→ **Stored data entries**:
#####
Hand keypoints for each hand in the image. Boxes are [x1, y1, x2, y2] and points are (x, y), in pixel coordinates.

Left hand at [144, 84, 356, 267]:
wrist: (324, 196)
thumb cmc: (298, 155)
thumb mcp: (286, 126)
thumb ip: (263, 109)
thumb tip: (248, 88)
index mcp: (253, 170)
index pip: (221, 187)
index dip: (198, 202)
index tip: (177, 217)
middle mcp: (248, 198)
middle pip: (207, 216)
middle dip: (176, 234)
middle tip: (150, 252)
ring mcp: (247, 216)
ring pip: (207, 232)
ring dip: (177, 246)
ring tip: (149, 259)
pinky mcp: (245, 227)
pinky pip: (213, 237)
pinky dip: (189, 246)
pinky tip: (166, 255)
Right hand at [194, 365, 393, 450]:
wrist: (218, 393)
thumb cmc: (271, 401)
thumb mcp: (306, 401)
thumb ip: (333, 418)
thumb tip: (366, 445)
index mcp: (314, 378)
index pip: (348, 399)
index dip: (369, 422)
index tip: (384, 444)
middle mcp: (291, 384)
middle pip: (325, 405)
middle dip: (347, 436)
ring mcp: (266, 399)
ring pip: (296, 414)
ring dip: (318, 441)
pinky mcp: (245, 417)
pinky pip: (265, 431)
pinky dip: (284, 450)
#####
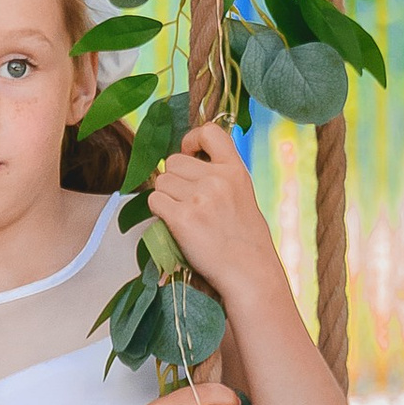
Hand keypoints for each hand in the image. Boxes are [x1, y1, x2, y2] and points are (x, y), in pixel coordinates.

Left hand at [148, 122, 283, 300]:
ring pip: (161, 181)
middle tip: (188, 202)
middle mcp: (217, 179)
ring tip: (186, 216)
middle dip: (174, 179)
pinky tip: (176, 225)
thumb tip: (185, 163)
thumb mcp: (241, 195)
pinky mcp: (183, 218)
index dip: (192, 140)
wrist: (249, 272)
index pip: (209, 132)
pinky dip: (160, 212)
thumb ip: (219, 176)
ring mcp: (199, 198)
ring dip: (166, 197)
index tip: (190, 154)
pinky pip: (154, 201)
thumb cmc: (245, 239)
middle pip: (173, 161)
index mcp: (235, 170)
#####
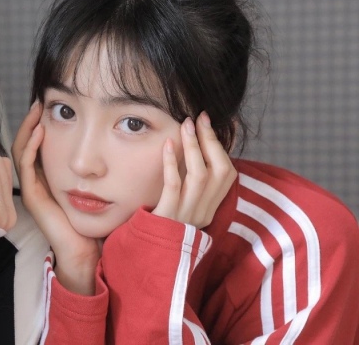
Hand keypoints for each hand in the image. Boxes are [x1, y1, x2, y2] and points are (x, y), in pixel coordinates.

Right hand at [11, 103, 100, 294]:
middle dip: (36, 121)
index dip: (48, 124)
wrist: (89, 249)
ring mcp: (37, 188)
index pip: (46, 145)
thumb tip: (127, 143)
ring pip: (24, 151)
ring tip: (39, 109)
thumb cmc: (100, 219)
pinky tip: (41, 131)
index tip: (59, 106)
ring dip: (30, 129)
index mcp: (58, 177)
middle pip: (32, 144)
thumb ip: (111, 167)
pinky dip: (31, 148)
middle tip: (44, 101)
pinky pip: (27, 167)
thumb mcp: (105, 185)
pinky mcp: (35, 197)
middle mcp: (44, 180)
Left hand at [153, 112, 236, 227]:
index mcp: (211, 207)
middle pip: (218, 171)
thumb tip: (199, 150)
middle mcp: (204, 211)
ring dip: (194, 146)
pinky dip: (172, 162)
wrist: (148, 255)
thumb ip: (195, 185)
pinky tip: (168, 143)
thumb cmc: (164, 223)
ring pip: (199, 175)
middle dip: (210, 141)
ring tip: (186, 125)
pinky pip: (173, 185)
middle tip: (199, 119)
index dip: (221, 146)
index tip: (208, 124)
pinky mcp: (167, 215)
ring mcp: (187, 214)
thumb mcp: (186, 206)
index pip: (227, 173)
#####
Above are some lines. Repeat exactly, and only, those from the line that has "middle dip: (176, 234)" through the line that has "thumb ip: (333, 418)".

→ **Your response**:
middle dip: (176, 234)
middle tip: (150, 252)
ring mcp: (247, 216)
ring pip: (207, 232)
ring dip: (177, 246)
ring tip: (149, 259)
pinky mcp: (245, 227)
pinky pip: (213, 237)
pinky dip: (189, 246)
pinky tip: (166, 255)
Right hand at [194, 365, 393, 450]:
wrist: (218, 393)
thumb cmc: (271, 401)
thumb mcp: (306, 401)
thumb ip: (333, 418)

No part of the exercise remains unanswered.